Studio album by Miranda Lambert
- Released: November 1, 2019
- Genre: Country rock
- Length: 48:53
- Labels: RCA Nashville; Vanner;
- Producer: Jay Joyce

Miranda Lambert chronology
| The Weight of These Wings (2016) | Wildcard (2019) | The Marfa Tapes (2021) |

Singles from Wildcard
- "It All Comes Out in the Wash" Released: July 18, 2019; "Bluebird" Released: December 9, 2019; "Settling Down" Released: September 21, 2020;

= Wildcard (Miranda Lambert album) =

Wildcard is the seventh studio album by American country music singer Miranda Lambert. It was released on November 1, 2019, via RCA Records Nashville. The album was produced by Jay Joyce, marking the first time Lambert has worked with the producer. It features the singles "It All Comes Out in the Wash", "Bluebird", and "Settling Down".

The album received a Grammy Award for Best Country Album and was nominated for the Country Music Association Award for Album of the Year.

Professional ratings
Aggregate scores
| Source | Rating |
| Metacritic | 82/100 |
Review scores
| Source | Rating |
| Pitchfork | 7.4/10 |
| Rolling Stone | Star Half star |
| Slant Magazine | Star |

==Content==
"It All Comes Out in the Wash" was released on July 18, 2019, as its lead single. Five other tracks—"Locomotive", "Mess with My Head", "Bluebird", "Way Too Pretty for Prison", and "Pretty Bitchin'"—were also previewed ahead of the album. "Way Too Pretty for Prison" was inspired by Little Big Town's Karen Fairchild and was recorded as a collaboration with Maren Morris. Lambert has co-writing credits on all 14 tracks.

==Promotion==
In support of the album's release, Miranda Lambert announced a 27-city North American tour, the Wildcard Tour which commenced on January 16, 2020, in Tupelo, Mississippi at the BancorpSouth Arena and was scheduled to conclude on May 9, 2020, in Montreal, Quebec at the Bell Centre. Supporting acts included Cody Johnson, LANCO, Randy Rogers Band, Parker McCollum and an unknown act to be announced.

• The data

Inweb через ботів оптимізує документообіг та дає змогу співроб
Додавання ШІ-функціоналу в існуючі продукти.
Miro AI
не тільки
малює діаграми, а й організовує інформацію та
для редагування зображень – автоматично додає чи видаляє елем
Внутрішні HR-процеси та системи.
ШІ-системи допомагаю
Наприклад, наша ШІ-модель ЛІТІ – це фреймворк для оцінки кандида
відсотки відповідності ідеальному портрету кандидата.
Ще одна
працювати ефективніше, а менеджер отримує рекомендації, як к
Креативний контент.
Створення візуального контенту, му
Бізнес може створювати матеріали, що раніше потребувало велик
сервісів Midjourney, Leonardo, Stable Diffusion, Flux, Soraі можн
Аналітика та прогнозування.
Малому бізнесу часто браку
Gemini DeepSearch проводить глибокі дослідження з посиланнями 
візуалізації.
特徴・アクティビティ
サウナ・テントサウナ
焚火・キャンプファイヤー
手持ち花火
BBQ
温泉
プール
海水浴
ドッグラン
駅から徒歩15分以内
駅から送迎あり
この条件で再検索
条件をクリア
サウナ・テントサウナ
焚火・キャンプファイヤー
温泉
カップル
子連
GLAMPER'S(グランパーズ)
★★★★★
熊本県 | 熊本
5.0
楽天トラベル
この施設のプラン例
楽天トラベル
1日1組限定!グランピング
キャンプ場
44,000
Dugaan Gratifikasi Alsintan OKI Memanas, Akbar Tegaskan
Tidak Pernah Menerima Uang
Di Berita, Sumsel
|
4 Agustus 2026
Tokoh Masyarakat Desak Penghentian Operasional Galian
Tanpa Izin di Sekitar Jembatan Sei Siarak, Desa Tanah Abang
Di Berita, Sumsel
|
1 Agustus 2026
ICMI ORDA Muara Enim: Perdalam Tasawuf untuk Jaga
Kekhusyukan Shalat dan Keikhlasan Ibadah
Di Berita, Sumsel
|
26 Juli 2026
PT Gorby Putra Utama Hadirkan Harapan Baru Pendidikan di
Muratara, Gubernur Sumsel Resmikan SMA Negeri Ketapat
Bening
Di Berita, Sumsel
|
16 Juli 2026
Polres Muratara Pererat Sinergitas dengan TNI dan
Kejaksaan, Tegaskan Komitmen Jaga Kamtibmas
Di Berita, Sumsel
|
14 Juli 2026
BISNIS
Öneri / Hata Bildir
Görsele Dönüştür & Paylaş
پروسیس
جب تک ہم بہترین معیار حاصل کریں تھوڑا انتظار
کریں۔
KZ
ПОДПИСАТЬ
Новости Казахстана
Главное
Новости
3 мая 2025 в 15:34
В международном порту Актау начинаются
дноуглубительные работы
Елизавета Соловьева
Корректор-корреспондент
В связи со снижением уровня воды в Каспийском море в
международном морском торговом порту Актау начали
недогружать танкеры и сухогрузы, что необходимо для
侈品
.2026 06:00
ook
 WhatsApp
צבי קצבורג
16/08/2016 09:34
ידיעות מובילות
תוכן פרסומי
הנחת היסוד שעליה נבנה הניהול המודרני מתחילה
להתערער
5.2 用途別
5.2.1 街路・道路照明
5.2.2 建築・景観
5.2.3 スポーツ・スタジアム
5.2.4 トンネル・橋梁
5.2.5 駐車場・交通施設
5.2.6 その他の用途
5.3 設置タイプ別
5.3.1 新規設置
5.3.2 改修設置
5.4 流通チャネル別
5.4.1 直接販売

• Problem 1
List every single from Wildcard named in the album article.
• Problem 2
Update the listing, starting at its first line and ending at the line containing "Tokoh Masyarakat Desak", by changing "BBQ" to "Barbecue" and leaving everything else as it is.
The album article and the listing are unrelated material.

• Answer area 1
"It All Comes Out in the Wash", "Bluebird", "Settling Down"

• Answer area 2
Inweb через ботів оптимізує документообіг та дає змогу співроб
Додавання ШІ-функціоналу в існуючі продукти.
Miro AI
не тільки
малює діаграми, а й організовує інформацію та
для редагування зображень – автоматично додає чи видаляє елем
Внутрішні HR-процеси та системи.
ШІ-системи допомагаю
Наприклад, наша ШІ-модель ЛІТІ – це фреймворк для оцінки кандида
відсотки відповідності ідеальному портрету кандидата.
Ще одна
працювати ефективніше, а менеджер отримує рекомендації, як к
Креативний контент.
Створення візуального контенту, му
Бізнес може створювати матеріали, що раніше потребувало велик
сервісів Midjourney, Leonardo, Stable Diffusion, Flux, Soraі можн
Аналітика та прогнозування.
Малому бізнесу часто браку
Gemini DeepSearch проводить глибокі дослідження з посиланнями 
візуалізації.
特徴・アクティビティ
サウナ・テントサウナ
焚火・キャンプファイヤー
手持ち花火
Barbecue
温泉
プール
海水浴
ドッグラン
駅から徒歩15分以内
駅から送迎あり
この条件で再検索
条件をクリア
サウナ・テントサウナ
焚火・キャンプファイヤー
温泉
カップル
子連
GLAMPER'S(グランパーズ)
★★★★★
熊本県 | 熊本
5.0
楽天トラベル
この施設のプラン例
楽天トラベル
1日1組限定!グランピング
キャンプ場
44,000
Dugaan Gratifikasi Alsintan OKI Memanas, Akbar Tegaskan
Tidak Pernah Menerima Uang
Di Berita, Sumsel
|
4 Agustus 2026
Tokoh Masyarakat Desak Penghentian Operasional Galian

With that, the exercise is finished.